Print, word for word, the part of the data server notes below starting with "Any other simulation" and going on through "by this ID.".

> [TEXT PROVIDED]:

=-=-=

5. Request/Control Protocoll:
  - Visualization generates [data | info | control | previz] - request with unique ID
  - sends request to data server(s)
  - data server decision: online or offline request
    - offline:
      get requested data from HDF5 files,
      send [data | info] to visualization (other requests fail (geom?)
    - online:
      ask simulation for [data | previz | info | control],
      wait for [data | previz | info | confirmation],
      send to Visualization
  - for details: see below.

Mile Stones:
1. current (Q0):
  - file I/O via FlexIO into seperated files, recombining needed for viz
  - online viz == remote isosurfacing, direct connection
  - checkpointing via FlexIO (correct?)
2. HDF5, no Metacomputing (Q2/3):
  - serial HDF5-I/O
  - data servers on both sides
  - same API for online/offline data requests
  - protocol supports AMR grid
3. splitted files, cactus control, no Metacomputing (Q4/5/6):
  - ability to use paralle I/O on splitted HDF5 files
  - cactus (and previsualization) can be controlled remotely
  - multiple visualizations from one simulation
4. Metacomputing (Q6/7/8):
  - multiple distributed data files
  - full cactus control
  - parallel previsualization
  - multiple data servers
  - HDF5 (?) checkpointing and recovery

Layout:

'DS' stands for Data Server.

Any other visualization using the DS has 'just' to generate requests and collect the data. A HDF5-style API should make this easy.

Any other simulation using the DS has to provide HDF5 file I/O and request handling. An easy API should make this simple to implement.

Protocol:

All requests are identified by a unique request ID, generated on visualization side. So, sent data can be associated to a certain request by this ID.

The list of former rcpts. is increase by every transmitter station (any mediate data server) to prevent from loops and multiple request handling. This is most important for broadcasting.

=-=-=

> [EXTRACTED INFORMATION]:
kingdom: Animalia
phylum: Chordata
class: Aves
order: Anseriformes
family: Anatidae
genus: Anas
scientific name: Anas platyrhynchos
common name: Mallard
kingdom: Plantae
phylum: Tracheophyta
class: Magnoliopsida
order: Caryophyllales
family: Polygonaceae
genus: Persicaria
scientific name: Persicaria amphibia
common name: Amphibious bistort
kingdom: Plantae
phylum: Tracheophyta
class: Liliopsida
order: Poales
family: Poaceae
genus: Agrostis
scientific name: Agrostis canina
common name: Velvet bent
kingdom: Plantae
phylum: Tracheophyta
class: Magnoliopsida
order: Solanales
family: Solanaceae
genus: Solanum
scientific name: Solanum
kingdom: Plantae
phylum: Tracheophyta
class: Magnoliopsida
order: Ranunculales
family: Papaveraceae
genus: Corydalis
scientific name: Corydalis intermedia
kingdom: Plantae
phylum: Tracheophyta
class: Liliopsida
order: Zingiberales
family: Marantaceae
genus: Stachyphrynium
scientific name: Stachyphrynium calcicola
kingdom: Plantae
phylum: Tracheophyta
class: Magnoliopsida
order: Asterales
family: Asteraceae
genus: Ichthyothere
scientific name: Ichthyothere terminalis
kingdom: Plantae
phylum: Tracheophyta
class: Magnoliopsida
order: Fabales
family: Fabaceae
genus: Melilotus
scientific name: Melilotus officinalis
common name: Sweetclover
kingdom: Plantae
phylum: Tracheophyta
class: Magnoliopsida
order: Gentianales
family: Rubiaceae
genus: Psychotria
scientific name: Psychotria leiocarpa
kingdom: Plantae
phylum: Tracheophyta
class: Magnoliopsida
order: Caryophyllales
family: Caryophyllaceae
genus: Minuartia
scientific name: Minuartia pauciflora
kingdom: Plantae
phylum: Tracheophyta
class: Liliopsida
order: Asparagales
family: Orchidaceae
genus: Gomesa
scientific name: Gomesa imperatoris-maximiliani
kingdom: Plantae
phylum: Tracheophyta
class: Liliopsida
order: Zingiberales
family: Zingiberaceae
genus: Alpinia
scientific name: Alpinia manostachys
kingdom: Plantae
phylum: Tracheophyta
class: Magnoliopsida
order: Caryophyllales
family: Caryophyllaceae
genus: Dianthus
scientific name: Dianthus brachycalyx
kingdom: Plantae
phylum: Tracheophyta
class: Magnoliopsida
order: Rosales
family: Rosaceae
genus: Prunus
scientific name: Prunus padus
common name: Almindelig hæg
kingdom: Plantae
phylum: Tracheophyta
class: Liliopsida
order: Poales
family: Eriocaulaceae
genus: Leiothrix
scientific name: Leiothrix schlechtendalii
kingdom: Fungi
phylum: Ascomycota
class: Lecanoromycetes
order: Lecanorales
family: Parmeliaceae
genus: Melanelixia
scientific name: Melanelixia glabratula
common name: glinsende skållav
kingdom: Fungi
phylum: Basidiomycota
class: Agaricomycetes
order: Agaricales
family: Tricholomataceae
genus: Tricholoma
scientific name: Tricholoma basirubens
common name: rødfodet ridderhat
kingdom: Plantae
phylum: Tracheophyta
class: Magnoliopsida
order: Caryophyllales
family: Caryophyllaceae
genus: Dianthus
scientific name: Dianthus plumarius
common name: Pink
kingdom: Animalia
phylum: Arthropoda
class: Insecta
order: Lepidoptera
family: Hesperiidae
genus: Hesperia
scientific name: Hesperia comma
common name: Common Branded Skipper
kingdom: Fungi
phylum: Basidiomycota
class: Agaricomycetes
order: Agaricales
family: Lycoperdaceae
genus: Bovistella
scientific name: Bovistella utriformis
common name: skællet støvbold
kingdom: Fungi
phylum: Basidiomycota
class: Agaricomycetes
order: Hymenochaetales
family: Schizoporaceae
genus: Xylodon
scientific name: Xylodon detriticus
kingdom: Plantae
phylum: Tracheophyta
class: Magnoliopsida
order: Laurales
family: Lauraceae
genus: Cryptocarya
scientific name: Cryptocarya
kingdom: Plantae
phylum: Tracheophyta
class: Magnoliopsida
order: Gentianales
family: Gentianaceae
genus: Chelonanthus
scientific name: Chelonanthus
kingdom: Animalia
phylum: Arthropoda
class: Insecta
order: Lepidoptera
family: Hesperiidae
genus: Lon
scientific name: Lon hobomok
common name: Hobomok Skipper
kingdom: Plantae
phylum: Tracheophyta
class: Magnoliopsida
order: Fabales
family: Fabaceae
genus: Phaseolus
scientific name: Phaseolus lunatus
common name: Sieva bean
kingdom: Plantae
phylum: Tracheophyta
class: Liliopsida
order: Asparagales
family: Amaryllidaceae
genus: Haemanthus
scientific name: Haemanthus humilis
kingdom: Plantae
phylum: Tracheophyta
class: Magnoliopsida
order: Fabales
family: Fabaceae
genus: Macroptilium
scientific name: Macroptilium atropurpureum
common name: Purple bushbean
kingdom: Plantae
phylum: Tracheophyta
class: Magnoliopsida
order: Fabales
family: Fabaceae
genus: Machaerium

=-=-=

> [ANSWER TO THE EXERCISE]:
Any other simulation using the DS has to provide HDF5 file I/O and request handling. An easy API should make this simple to implement.

Protocol:

All requests are identified by a unique request ID, generated on visualization side. So, sent data can be associated to a certain request by this ID.